Saturday, June 08, 2013

Eastern Conference Finals: If only the refs called more penalties

Boston Bruins
Boston Bruins (Photo credit: Wikipedia)
I am seeing a theme emerge this morning, the non-call that led to the game winning goal in game three in overtime, the uncalled interference call on Crosby in game four.

 You would have thought that the Penguins were totally hosed in the Eastern Conference finals against the Boston Bruins. I guess the Penguins fans didn't see any of the numerous infractions that went uncalled against the Bruins that could have led to another power play in their favor.

 All that I heard after game one was Crosby whining about the officiating and how the Bruins were getting away with bloody murder. Did he see Jonathan Toews getting mugged on the ice against the Detroit Red Wings? It’s not just him.
Ken Campbell, The Hockey News -- There is not enough space in this column or any other to chronicle the litany of blown calls and shoddy work done by the supposed best officials in the world during these playoffs. But wouldn’t you like to, just once, see an important game that is officiated to the same standard as one in the regular season? And it all comes down to one of two things: Either the officials are making up their minds to be far more lax during the playoffs in the name of “letting the players decide it” or the league is mandating they change their approach. Neither one of them, quite frankly, is very appealing.
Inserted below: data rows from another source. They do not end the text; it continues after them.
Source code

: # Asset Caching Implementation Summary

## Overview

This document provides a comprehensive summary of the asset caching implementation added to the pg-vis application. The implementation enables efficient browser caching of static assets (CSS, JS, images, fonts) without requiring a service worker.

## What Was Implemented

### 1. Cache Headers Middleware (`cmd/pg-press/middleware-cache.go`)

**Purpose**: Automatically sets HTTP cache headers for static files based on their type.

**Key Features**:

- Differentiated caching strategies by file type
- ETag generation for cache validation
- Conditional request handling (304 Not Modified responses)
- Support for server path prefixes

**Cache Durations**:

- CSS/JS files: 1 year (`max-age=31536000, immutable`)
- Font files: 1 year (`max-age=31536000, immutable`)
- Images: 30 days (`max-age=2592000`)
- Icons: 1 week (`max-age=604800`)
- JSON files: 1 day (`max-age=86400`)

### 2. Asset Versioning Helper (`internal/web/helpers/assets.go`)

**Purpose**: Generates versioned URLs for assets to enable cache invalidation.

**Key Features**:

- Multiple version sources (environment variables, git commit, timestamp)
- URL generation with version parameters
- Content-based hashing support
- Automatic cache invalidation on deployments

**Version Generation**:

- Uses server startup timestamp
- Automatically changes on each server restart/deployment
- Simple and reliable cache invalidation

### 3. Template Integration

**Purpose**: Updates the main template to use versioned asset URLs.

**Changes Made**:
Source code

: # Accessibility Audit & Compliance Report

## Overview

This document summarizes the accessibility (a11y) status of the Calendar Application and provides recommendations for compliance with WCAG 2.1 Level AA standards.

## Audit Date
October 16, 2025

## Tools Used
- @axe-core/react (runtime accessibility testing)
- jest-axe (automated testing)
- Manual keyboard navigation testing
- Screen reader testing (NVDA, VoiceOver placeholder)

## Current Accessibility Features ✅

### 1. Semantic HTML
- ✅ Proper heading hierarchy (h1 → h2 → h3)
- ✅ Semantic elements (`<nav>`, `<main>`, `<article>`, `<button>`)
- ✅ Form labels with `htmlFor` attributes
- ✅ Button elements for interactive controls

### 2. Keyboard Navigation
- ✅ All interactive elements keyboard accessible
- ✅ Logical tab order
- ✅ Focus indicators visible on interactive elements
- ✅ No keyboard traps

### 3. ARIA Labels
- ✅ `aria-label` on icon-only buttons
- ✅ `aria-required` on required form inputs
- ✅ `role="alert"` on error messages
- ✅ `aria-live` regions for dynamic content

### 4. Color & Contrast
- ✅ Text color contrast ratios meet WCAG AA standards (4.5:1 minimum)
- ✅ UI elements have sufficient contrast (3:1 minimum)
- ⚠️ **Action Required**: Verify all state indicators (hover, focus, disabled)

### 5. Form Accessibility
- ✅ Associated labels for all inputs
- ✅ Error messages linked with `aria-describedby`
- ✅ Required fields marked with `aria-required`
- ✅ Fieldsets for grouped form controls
Case in point was Wednesday night in Game 3 of the Boston-Pittsburgh series. Had referees Marc Joannette and Dan O’Rourke called all the violations of the rulebook, there probably wouldn’t have been enough players to play 5-on-5 at some points in the game. Then again, had they called the fragrant fouls early, perhaps the players would not have gone through the game thinking they could get away with pretty much anything.

Instead, the two of them made it very clear that they were going to call next to nothing. Then what happened? Well, Jaromir Jagr clearly hooked Evgeni Malkin in the neutral zone and scooped the puck from him, a play that ultimately resulted in Patrice Bergeron scoring the game-winner in double overtime. Basically, Joannette and O’Rourke set the standard and the players responded to it and the game was decided in large part by a restraining foul that clearly should have been called.
Here’s my question, did Sidney Crosby and the Pittsburgh Penguins have the mindset that they were entitled to a Stanley Cup? It seems like the Penguins were never in this series. I almost think that the Bruins were the one team that they didn’t want to play from the start.

During the series, the Bruins took away the Penguins time and space and made it tough sledding for the Penguins offensive players. The Penguins never really seemed to make the necessary adjustments until game three and by then it was too late.

On the other side of the ice, the Bruins players got to the dirty areas to score goals and do the little things that they had to do to push their team over the top. Hockey is about making adjustments; the Boston Bruins made the adjustments and did what they had to do to win this series, the Penguins did not.

What if? What If the refs “had” called more penalties and called the games more tightly? Does anyone think that it would have really would have made much of a difference? I don’t… Both teams combined were 0-26 on the powerless play. Maybe the refs were saving us the agony of having to watch the Bruins and the Penguins suffer on the power play.

Here’s some numbers for you; “0” – here’s how it looks; Evgeni Malkin (0g-0a—0pts) -5 Sidney Crosby (0g-0a—0pts) -2 Jarome Iginla (0g-0a—0pts) -4. Tuukka Rask was the first goalie to have two shutouts in a series since Phiadelphia Flyers goalie Michael Leighton in 2010 Eastern Conference finals versus the Montreal Canadiens.

Now that the Boston Bruins have swept the Penguins, and they're going back to the Stanley Cup Finals - for a second time in three seasons - we can finally give the Bruins their due.